* Complete the following:
A: Answer these questions from the passage on the Jimi Hendrix Experience's early recording sessions:
(i) Who wrote "Hey Joe," and in what year was it copyrighted?
(ii) What inspired "The Wind Cries Mary"?
(iii) What does the Octavia effects pedal produce?
B: Decide whether each statement agrees with the passage on the Jimi Hendrix Experience's early recording sessions:
(i) The band first entered the studio on Oct. 23.
(ii) Hendrix rehearsed his new songs at length with Mitchell and Redding before going into the studio.
(iii) Hendrix wrote "Stone Free" within a day.
C: Continue the passage on the Jimi Hendrix Experience's early recording sessions after its final sentence.

The Jimi Hendrix Experience first entered the studio on Oct. 23 to record their version of “Hey Joe,” a bluesy murder ballad written and copyrighted by Billy Roberts in 1962. Problems quickly arose when the feedback from the band’s distorted Marshall amps hindered the recording, and Hendrix struggled to capture an adequate lead vocal. “‘Hey Joe’ is a very difficult song to do right and it took forever,” Redding wrote in his autobiography, Are You Experienced. “The Marshalls were too much for the mikes, and Chas and Jimi rowed over recording volume. That ‘loud,’ full, live sound was nearly impossible to obtain (especially for the bass) without the distortion, which funnily enough became part of our sound.”

Listen to the Jimi Hendrix Experience’s ‘Hey Joe’

To make matters worse, Chandler had blown his budget on the laborious “Hey Joe” sessions, which meant the band would have to write an original song if they had any hope of recording a B-side. Within a day, Hendrix concocted the driving “Stone Free,” quickly teaching it to his bandmates and banging it out in the studio. More originals soon followed, including the raga rock-influenced “Love or Confusion”; the languid “The Wind Cries Mary,” inspired by a fight Hendrix had with his girlfriend, Kathy Etchingham; and the acid-rock stomper “Purple Haze,” whose scorching guitar solo features the first-ever use of the Octavia effects pedal, which produces a note one octave higher than the one played. Rather than rehearse religiously before hitting the studio, Hendrix taught his new songs to Mitchell and Redding on the spot, and they knocked them out in a handful of takes.

* Data rows:
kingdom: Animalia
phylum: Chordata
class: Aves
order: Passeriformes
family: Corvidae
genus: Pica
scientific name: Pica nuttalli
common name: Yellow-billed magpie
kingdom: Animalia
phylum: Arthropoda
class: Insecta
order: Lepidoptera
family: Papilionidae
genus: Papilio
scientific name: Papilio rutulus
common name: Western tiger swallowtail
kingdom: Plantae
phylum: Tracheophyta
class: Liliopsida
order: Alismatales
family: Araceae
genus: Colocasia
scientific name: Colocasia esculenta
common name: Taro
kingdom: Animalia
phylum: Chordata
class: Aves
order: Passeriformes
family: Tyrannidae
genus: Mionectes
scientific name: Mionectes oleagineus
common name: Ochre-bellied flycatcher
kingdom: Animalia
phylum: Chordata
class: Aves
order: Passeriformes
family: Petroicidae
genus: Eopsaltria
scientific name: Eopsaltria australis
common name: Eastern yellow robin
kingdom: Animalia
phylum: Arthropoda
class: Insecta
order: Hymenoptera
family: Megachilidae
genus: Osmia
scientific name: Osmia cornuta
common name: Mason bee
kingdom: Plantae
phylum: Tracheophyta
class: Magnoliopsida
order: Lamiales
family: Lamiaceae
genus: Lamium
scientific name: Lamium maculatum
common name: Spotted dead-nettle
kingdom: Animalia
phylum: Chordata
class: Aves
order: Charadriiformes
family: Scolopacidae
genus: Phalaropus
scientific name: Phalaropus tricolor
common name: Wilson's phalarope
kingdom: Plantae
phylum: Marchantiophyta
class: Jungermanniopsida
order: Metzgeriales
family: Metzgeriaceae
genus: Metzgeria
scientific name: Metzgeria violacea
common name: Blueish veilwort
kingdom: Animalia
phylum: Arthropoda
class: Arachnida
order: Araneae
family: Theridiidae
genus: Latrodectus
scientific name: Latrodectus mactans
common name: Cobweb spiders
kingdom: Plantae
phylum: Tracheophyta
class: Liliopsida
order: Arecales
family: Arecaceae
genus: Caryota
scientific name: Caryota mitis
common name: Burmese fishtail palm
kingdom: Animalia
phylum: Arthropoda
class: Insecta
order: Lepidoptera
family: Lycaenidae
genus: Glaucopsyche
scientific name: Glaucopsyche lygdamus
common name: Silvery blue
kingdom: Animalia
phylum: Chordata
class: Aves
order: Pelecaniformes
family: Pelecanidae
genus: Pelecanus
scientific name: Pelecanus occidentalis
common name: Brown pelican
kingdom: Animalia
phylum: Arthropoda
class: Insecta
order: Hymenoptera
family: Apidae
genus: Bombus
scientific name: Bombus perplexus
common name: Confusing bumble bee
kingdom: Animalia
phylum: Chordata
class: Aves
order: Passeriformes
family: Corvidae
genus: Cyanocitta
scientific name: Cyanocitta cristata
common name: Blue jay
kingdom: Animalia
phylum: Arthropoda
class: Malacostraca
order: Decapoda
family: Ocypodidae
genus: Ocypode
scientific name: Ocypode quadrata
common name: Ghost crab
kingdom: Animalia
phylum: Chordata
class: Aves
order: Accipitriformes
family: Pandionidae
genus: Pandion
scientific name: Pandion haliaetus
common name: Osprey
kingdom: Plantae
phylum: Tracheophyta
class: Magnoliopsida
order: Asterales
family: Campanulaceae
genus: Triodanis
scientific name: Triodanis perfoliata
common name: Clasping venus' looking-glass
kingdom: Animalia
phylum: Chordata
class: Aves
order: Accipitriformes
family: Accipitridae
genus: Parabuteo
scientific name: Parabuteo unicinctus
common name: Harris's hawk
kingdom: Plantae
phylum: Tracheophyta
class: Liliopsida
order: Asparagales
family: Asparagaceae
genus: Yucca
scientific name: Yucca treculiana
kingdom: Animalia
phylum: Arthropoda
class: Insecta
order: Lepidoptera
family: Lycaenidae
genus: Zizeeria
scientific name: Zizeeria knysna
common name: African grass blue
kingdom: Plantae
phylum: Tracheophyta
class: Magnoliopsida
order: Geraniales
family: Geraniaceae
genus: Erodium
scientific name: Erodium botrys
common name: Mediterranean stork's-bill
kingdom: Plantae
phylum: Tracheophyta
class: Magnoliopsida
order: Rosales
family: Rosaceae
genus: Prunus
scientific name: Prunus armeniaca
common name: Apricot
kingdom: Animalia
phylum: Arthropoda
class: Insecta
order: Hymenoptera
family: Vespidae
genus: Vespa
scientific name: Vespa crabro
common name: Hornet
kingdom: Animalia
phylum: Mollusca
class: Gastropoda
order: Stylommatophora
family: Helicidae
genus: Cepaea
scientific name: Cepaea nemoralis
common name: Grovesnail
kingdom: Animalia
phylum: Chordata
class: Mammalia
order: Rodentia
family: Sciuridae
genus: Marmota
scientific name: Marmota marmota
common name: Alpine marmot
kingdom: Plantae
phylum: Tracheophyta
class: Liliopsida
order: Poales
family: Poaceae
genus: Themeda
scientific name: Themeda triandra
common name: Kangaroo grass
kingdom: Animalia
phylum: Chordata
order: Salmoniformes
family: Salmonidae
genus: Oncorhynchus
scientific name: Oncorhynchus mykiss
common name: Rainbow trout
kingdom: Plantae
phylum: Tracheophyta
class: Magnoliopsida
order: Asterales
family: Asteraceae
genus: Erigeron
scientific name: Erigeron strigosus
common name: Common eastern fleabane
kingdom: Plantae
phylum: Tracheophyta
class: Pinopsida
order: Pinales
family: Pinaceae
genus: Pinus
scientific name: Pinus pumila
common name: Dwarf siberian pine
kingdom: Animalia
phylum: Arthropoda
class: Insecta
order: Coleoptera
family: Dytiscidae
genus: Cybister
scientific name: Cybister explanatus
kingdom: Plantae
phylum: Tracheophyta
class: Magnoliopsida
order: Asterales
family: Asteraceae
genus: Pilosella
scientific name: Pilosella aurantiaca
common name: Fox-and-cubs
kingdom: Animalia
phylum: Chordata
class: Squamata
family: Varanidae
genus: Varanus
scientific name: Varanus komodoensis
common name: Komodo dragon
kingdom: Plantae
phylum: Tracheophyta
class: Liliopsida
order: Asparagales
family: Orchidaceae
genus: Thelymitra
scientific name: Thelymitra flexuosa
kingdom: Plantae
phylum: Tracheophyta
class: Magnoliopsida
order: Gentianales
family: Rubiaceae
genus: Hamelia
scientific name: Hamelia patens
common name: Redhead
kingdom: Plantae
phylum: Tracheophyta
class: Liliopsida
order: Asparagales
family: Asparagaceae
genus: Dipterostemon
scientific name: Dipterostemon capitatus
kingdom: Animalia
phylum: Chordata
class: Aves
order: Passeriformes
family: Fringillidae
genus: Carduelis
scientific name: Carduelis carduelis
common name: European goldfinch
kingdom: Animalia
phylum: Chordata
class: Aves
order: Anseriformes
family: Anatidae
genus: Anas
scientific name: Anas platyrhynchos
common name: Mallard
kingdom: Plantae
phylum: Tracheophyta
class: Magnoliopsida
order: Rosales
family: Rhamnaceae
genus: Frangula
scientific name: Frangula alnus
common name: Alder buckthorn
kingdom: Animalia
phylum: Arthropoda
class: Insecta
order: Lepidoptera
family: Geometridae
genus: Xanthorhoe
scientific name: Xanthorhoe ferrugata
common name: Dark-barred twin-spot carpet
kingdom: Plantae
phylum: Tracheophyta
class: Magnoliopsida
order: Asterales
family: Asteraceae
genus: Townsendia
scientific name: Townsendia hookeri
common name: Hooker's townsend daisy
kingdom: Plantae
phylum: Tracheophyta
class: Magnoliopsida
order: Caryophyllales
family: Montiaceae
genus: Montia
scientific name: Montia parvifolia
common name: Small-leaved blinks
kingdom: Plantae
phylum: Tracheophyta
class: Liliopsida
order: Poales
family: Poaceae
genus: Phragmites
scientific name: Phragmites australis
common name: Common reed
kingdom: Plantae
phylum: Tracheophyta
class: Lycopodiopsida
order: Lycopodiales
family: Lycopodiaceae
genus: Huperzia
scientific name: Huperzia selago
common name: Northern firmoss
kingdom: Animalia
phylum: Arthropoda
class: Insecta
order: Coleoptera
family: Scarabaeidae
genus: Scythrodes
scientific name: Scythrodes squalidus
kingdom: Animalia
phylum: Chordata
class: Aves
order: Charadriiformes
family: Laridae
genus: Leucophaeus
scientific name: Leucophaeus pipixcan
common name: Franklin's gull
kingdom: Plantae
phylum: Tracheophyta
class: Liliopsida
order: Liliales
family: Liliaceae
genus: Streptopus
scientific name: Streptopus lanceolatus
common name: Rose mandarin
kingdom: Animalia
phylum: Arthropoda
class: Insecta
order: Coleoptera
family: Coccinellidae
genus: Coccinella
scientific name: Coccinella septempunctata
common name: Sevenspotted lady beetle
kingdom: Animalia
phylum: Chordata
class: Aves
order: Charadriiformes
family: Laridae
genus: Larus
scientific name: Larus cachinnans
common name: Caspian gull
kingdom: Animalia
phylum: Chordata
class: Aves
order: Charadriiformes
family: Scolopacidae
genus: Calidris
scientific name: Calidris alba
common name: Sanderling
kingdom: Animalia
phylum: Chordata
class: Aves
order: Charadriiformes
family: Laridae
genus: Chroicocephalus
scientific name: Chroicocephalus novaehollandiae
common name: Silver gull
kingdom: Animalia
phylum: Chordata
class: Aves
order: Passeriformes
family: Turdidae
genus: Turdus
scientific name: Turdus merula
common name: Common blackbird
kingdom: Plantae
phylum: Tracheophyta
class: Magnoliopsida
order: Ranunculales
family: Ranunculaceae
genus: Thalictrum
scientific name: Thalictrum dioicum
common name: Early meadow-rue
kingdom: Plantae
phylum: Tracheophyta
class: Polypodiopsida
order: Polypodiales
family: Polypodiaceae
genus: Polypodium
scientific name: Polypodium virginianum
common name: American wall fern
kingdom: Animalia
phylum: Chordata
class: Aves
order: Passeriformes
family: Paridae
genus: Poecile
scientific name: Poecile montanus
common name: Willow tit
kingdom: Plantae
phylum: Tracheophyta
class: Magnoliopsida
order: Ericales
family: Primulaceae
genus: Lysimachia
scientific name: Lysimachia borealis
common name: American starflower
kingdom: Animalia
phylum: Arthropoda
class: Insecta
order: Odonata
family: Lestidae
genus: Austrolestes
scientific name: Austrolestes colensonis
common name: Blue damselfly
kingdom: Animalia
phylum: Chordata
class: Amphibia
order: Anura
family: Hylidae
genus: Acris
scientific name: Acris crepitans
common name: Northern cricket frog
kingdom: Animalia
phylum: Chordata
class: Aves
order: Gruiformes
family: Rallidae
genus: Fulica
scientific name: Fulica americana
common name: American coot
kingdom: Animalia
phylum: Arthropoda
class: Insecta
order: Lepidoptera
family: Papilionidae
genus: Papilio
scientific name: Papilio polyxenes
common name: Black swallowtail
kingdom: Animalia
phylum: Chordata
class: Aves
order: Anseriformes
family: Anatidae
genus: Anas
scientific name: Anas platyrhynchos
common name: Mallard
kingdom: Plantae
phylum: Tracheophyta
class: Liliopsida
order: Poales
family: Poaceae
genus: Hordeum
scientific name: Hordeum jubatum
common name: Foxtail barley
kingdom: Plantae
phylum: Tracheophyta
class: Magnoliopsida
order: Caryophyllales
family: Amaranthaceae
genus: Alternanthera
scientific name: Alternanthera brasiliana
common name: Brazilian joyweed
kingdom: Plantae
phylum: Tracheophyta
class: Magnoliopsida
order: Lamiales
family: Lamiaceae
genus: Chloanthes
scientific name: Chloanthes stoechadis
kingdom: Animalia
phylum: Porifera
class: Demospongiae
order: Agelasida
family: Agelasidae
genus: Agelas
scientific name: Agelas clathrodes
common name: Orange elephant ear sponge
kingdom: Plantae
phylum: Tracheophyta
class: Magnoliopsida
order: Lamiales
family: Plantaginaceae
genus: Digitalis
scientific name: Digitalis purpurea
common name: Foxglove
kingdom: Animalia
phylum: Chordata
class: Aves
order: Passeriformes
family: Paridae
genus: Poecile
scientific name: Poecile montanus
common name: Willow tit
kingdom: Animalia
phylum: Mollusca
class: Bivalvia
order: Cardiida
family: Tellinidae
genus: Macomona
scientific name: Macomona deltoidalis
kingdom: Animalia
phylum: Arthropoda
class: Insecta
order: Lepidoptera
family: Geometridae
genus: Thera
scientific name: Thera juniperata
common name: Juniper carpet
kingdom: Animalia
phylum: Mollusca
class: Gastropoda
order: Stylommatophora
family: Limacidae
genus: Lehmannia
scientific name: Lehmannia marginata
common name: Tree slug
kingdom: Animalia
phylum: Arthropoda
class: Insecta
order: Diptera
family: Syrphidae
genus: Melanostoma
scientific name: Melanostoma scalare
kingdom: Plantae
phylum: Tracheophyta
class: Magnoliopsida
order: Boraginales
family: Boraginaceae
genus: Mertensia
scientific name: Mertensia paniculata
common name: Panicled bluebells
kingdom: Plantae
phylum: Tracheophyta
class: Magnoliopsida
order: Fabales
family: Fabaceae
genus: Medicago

* Task-by-task outputs:
A:
(i) Billy Roberts wrote "Hey Joe" and copyrighted it in 1962.
(ii) A fight Hendrix had with his girlfriend, Kathy Etchingham.
(iii) A note one octave higher than the one played.

B:
(i) Yes: "The Jimi Hendrix Experience first entered the studio on Oct. 23"
(ii) No: "Rather than rehearse religiously before hitting the studio, Hendrix taught his new songs to Mitchell and Redding on the spot"
(iii) Yes: "Within a day, Hendrix concocted the driving “Stone Free,”"

C:
The Jimi Hendrix Experience released “Hey Joe” as their debut single in December 1966. It quickly rose to No. 6 on the U.K. chart, prompting demand for a speedy follow-up, which came in the form of “Purple Haze,” released in March 1967. The song shot to No. 3 in the U.K. and earned a rave prerelease review from Paul McCartney, who listened to it for the Melody Maker‘s “Blind Date” feature and enthused, “Fingers Hendrix. An absolute ace on the guitar. This is yet another incredible record from the great Twinkle Teeth Hendrix!” (McCartney would do Hendrix another solid when he recommended the Experience to play the Monterey Pop Festival in June 1967, where they delivered a star-making performance and Hendrix lit his guitar on fire in one of the most iconic scenes in rock history.)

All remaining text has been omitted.